Bain recalled that he and Taylor brought their kids to the rodeo grounds when the children were little. He said his son is now 37 and the arena director.
“This is the only thing they know about the Fourth of July,” Bain said.
Taylor’s granddaughter, Cylie Lagao, the East Queen for the annual Shriners All-Star Football Game in Baker City, said she loves her family’s annual ritual.
“I’ve been coming here since I was two years old,” she said. “I grew up in these stands.”
A new event has been added to the lineup this year for ages 8-14 — the wild pony races. Although Taylor said they did an exhibition for it last year, this year kids have a chance to earn a belt buckle in that event.
Both Taylor and Bain spoke of their rodeo experience dating back to high school and the competitive structure of the sport making it so that cowboys had to buy memberships and win enough prize money in order to compete. This wasn’t something they wanted for their rodeo in Haines.
The stampede is an “open rodeo” so anyone can compete. Due to the jackpot prize climbing as high as $1,500 to $2,000, Taylor said sometimes professionals will even stop by Haines and compete in the slack for a chance to walk away with a couple thousand dollars. For Taylor, this level of competition is exciting.
“We want to keep it a local hometown rodeo, but sometimes it’s nice to see the big guys come around,” said Taylor, president of the Stampede Assocation.
In addition to the open team roping contest, there’s also a Baker/Union County team roping division to encourage even more locals to compete.

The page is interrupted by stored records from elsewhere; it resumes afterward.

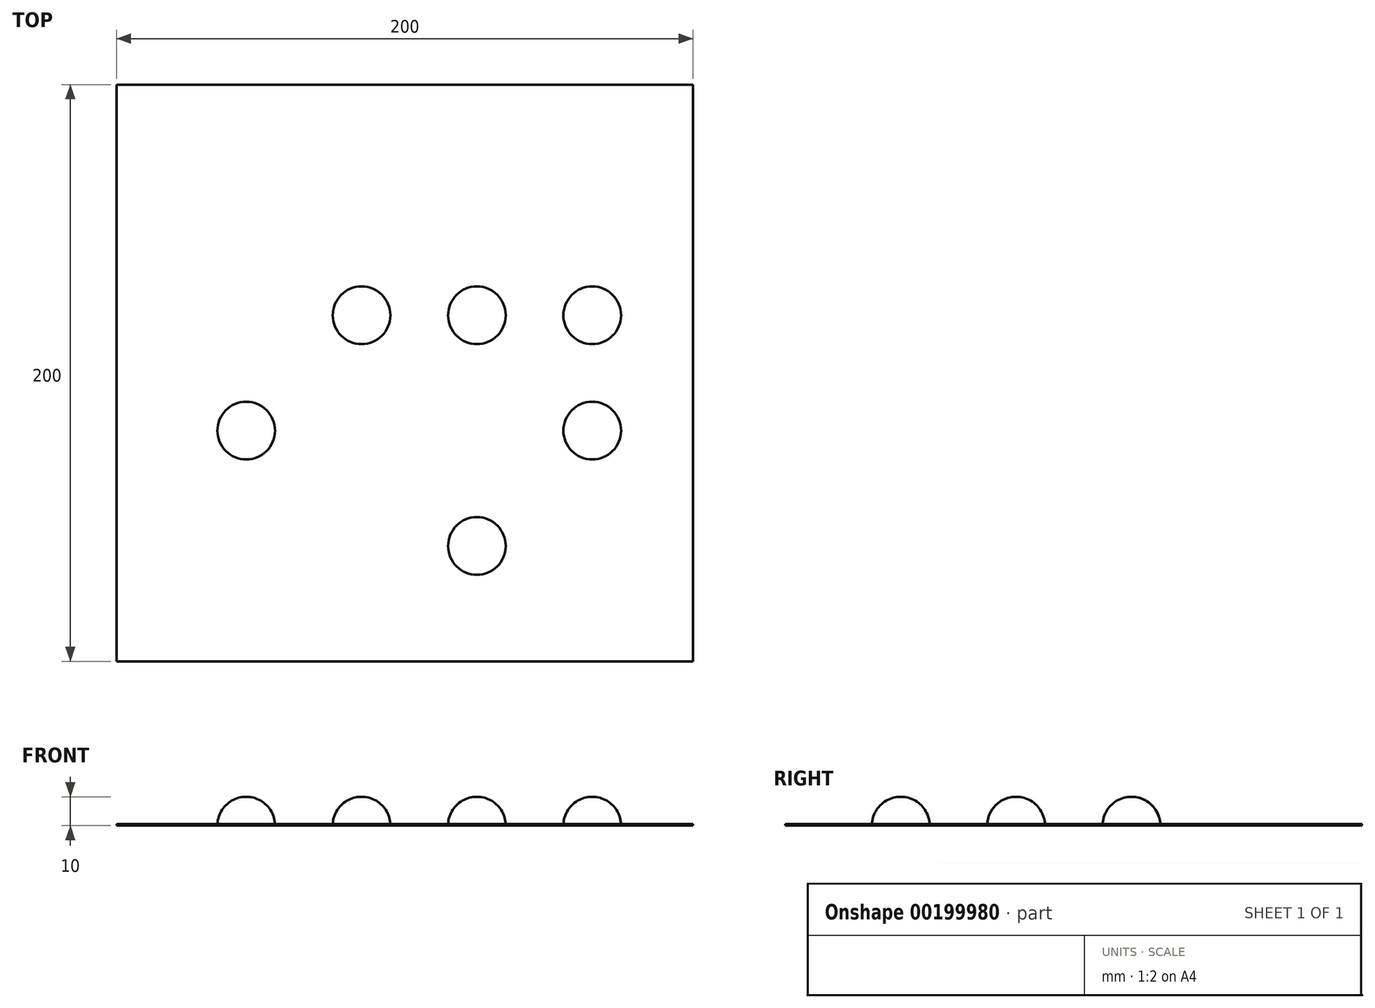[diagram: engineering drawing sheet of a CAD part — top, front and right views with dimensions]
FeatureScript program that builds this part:
annotation { "Feature Type Name" : "Feature", "Feature Type Description" : "" }
export const myFeature = defineFeature(function(context is Context, id is Id, definition is map)
    precondition{}
    {
        {
            var Q0;
            Q0=qCreatedBy(makeId("Top.planeOp"),FACE);
            var sketch = newSketch(context, id + "F0", { "sketchPlane" : qUnion([Q0])});
            skLineSegment(sketch, "E0.bottom", {"start": v(-100, 100) * mm, "end": v(100, 100) * mm});
            skLineSegment(sketch, "E0.top", {"start": v(-100, -100) * mm, "end": v(100, -100) * mm});
            skLineSegment(sketch, "E0.left", {"start": v(-100, 100) * mm, "end": v(-100, -100) * mm});
            skLineSegment(sketch, "E0.right", {"start": v(100, 100) * mm, "end": v(100, -100) * mm});
            skPoint(sketch, "E0.middle", {"position": v(0, 0) * mm});
            skSolve(sketch);
        }
        {
            var Q0;
            Q0=makeQuery(id+"F0.imprint","IMPRINT",FACE,{"disambiguationData":[TD([[makeQuery(id+"F0.imprint","IMPRINT",EDGE,{"derivedFrom":sQuery(id+"F0.wireOp",EDGE,"E0.bottom")}),-1.0]])]});
            var sketch = newSketch(context, id + "F1", { "sketchPlane" : qUnion([Q0])});
            skCircle(sketch, "E1.0.1.0", {"center": v(-55, -20) * mm, "radius": 10 * mm});
            skCircle(sketch, "E1.1.2.0", {"center": v(-15, 20) * mm, "radius": 10 * mm});
            skCircle(sketch, "E1.2.0.0", {"center": v(25, -60) * mm, "radius": 10 * mm});
            skCircle(sketch, "E1.2.2.0", {"center": v(25, 20) * mm, "radius": 10 * mm});
            skCircle(sketch, "E1.3.1.0", {"center": v(65, -20) * mm, "radius": 10 * mm});
            skCircle(sketch, "E1.3.2.0", {"center": v(65, 20) * mm, "radius": 10 * mm});
            skLineSegment(sketch, "E1.direction1", {"start": v(-55, -60) * mm, "end": v(-15, -60) * mm, "construction": true});
            skLineSegment(sketch, "E1.direction2", {"start": v(-55, -60) * mm, "end": v(-55, -20) * mm, "construction": true});
            skSolve(sketch);
        }
        {
            var Q0;
            Q0 = qSketchRegion(id + "F0", true);
            extrude(context, id + "F2", {"entities" : qUnion([Q0]), "depth" : 0.5 * mm});
        }
        {
            var Q0;
            Q0 = qSketchRegion(id + "F1", true);
            extrude(context, id + "F3", {"entities" : qUnion([Q0]), "operationType" : NewBodyOperationType.ADD, "depth" : 10 * mm});
        }
        {
            var Q0;
            Q0=makeQuery(id+"F3.opExtrude","CAP_EDGE",EDGE,{"disambiguationData":[OSD([sQuery(id+"F1.wireOp",EDGE,"E1.0.1.0")])],"isStart":false});
            var Q1;
            Q1=makeQuery(id+"F3.opExtrude","CAP_EDGE",EDGE,{"disambiguationData":[OSD([sQuery(id+"F1.wireOp",EDGE,"E1.1.2.0")])],"isStart":false});
            var Q2;
            Q2=makeQuery(id+"F3.opExtrude","CAP_EDGE",EDGE,{"disambiguationData":[OSD([sQuery(id+"F1.wireOp",EDGE,"E1.2.2.0")])],"isStart":false});
            var Q3;
            Q3=makeQuery(id+"F3.opExtrude","CAP_EDGE",EDGE,{"disambiguationData":[OSD([sQuery(id+"F1.wireOp",EDGE,"E1.3.2.0")])],"isStart":false});
            var Q4;
            Q4=makeQuery(id+"F3.opExtrude","CAP_EDGE",EDGE,{"disambiguationData":[OSD([sQuery(id+"F1.wireOp",EDGE,"E1.3.1.0")])],"isStart":false});
            var Q5;
            Q5=makeQuery(id+"F3.opExtrude","CAP_EDGE",EDGE,{"disambiguationData":[OSD([sQuery(id+"F1.wireOp",EDGE,"E1.2.0.0")])],"isStart":false});
            fillet(context, id + "F4", {"entities" : qUnion([Q0, Q1, Q2, Q3, Q4, Q5]), "radius" : 10 * mm, "tangentPropagation" : true, "allowEdgeOverflow" : false});
        }
    });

Taylor said they’re expecting a crowd of roughly 3,000, and this year they’re hoping to get a more precise head count by having people buy tickets that can be collected at the gate.

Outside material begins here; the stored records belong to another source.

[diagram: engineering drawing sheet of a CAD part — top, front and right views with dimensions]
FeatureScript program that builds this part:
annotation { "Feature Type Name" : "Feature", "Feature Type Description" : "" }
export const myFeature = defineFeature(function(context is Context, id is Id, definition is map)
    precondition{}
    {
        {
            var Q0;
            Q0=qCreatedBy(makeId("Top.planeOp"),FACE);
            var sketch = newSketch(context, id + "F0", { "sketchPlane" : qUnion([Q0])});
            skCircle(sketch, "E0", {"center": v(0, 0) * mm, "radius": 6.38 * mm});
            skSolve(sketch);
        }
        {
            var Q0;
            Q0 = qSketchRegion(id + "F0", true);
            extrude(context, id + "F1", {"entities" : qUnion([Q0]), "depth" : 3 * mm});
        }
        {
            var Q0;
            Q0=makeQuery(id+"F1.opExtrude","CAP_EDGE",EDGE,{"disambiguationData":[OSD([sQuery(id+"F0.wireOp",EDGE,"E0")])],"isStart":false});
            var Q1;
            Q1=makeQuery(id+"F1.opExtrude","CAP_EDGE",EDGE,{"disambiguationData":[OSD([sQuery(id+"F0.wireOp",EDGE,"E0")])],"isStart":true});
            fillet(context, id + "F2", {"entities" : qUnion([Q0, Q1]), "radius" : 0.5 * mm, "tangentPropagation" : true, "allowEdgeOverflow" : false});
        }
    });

In addition to those who fill the stands, Taylor said about 50 to 75 volunteers and others throughout the area help them make the Stampede possible.

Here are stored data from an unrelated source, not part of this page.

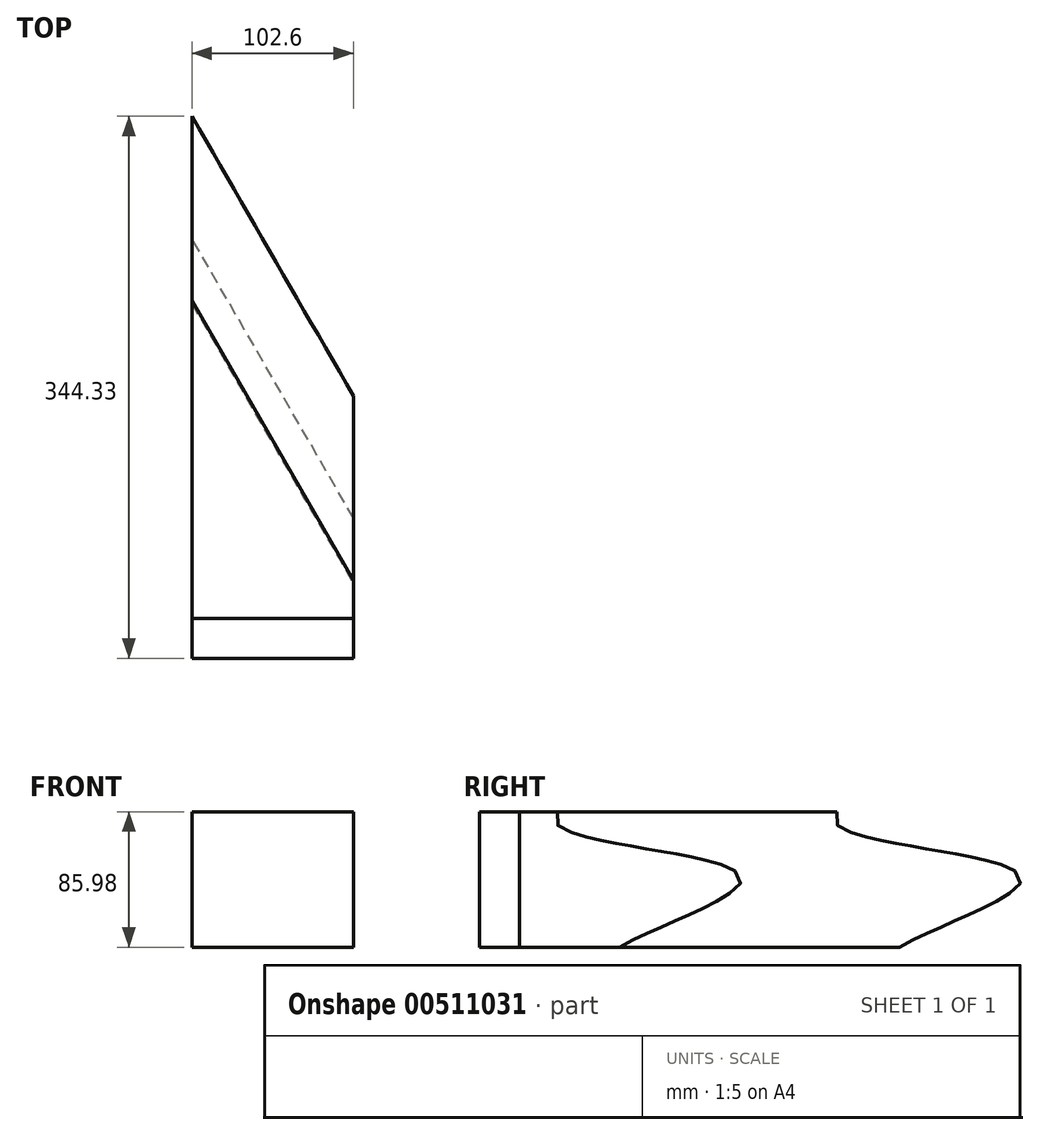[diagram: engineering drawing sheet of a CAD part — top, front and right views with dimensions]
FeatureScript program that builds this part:
annotation { "Feature Type Name" : "Feature", "Feature Type Description" : "" }
export const myFeature = defineFeature(function(context is Context, id is Id, definition is map)
    precondition{}
    {
        {
            var Q0;
            Q0=qCreatedBy(makeId("Front.planeOp"),FACE);
            var sketch = newSketch(context, id + "F0", { "sketchPlane" : qUnion([Q0])});
            skLineSegment(sketch, "E0.bottom", {"start": v(-73.23, 46.51) * mm, "end": v(29.37, 46.51) * mm});
            skLineSegment(sketch, "E0.top", {"start": v(-73.23, -39.47) * mm, "end": v(29.37, -39.47) * mm});
            skLineSegment(sketch, "E0.left", {"start": v(-73.23, 46.51) * mm, "end": v(-73.23, -39.47) * mm});
            skLineSegment(sketch, "E0.right", {"start": v(29.37, 46.51) * mm, "end": v(29.37, -39.47) * mm});
            skSolve(sketch);
        }
        {
            var Q0;
            Q0 = qSketchRegion(id + "F0", true);
            extrude(context, id + "F1", {"entities" : qUnion([Q0]), "depth" : 25.4 * mm});
        }
        {
            var Q0;
            Q0=makeQuery(id+"F1.opExtrude","CAP_EDGE",EDGE,{"disambiguationData":[OSD([sQuery(id+"F0.wireOp",EDGE,"E0.right")])],"isStart":false});
            cPlane(context, id + "F2", {"entities" : qUnion([Q0]), "cplaneType" : CPlaneType.LINE_ANGLE, "offset" : 25.4 * mm, "angle" : 60 * degree, "width" : 152.4 * mm, "height" : 152.4 * mm});
        }
        {
            var Q0;
            Q0=qCreatedBy(id+"F2.planeOp",FACE);
            var sketch = newSketch(context, id + "F3", { "sketchPlane" : qUnion([Q0])});
            skFitSpline(sketch, "E1", {"points": [v(-58.27, 70.6) * mm, v(-38.73, 36.23) * mm, v(-95.9, 5.36) * mm, v(-51.75, -47.82) * mm, v(-73.5, -73.2) * mm], "startDerivative": vector(184.12, -172.13) * mm, "endDerivative": vector(-190.98, -106.88) * mm});
            skSolve(sketch);
        }
        {
            var Q0;
            Q0=sQuery(id+"F3.wireOp",EDGE,"E1");
            extrude(context, id + "F4", {"bodyType" : ToolBodyType.SURFACE, "surfaceEntities" : qUnion([Q0]), "depth" : 537.46 * mm});
        }
        {
            var Q0;
            Q0=makeQuery(id+"F1.opExtrude","CAP_FACE",FACE,{"disambiguationData":[OSD([sQuery(id+"F0.wireOp",EDGE,"E0.bottom"),sQuery(id+"F0.wireOp",EDGE,"E0.top"),sQuery(id+"F0.wireOp",EDGE,"E0.left"),sQuery(id+"F0.wireOp",EDGE,"E0.right")])],"isStart":true});
            var Q1;
            Q1=makeQuery(id+"F4.opExtrude","SWEPT_BODY",BODY,{"disambiguationData":[OSD([sQuery(id+"F3.wireOp",EDGE,"E1")])]});
            extrude(context, id + "F5", {"entities" : qUnion([Q0]), "endBound" : BoundingType.UP_TO_BODY, "endBoundEntityBody" : qUnion([Q1]), "depth" : 25.4 * mm});
        }
    });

“We couldn’t do this without the volunteers that step up,” Taylor said.
Bain said neighbors even lend equipment, let them take dirt for the arena or help out with whatever organizers need.
“It’s a phenomenal community,” Bain said. “Without the support of the community this wouldn’t happen.”
Taylor mentioned a surprise awaiting fans today in the middle of the rodeo courtesy of the Stampede’s partner, the Shriners Hospital for Children.
Although he wants to keep it a surprise, he expects the reveal to bring tears to people’s eyes as it did for him when he spoke of it.
While he said there are no changes to the arena this year, after the rodeo they plan to get hard at work on replacing the arena’s footings. Bain also mentioned working toward replacing the rock-hard dirt with arena sand in the fall.
Taylor said about 500 contestants signed up to compete over the course of the two-day event and paid between $50 and $80 to enter.
Admission is $8 for adults, $4 for kids aged 5 to 12 and free for kids 4 years old and younger.
The concert and fireworks following today’s rodeo are free for all.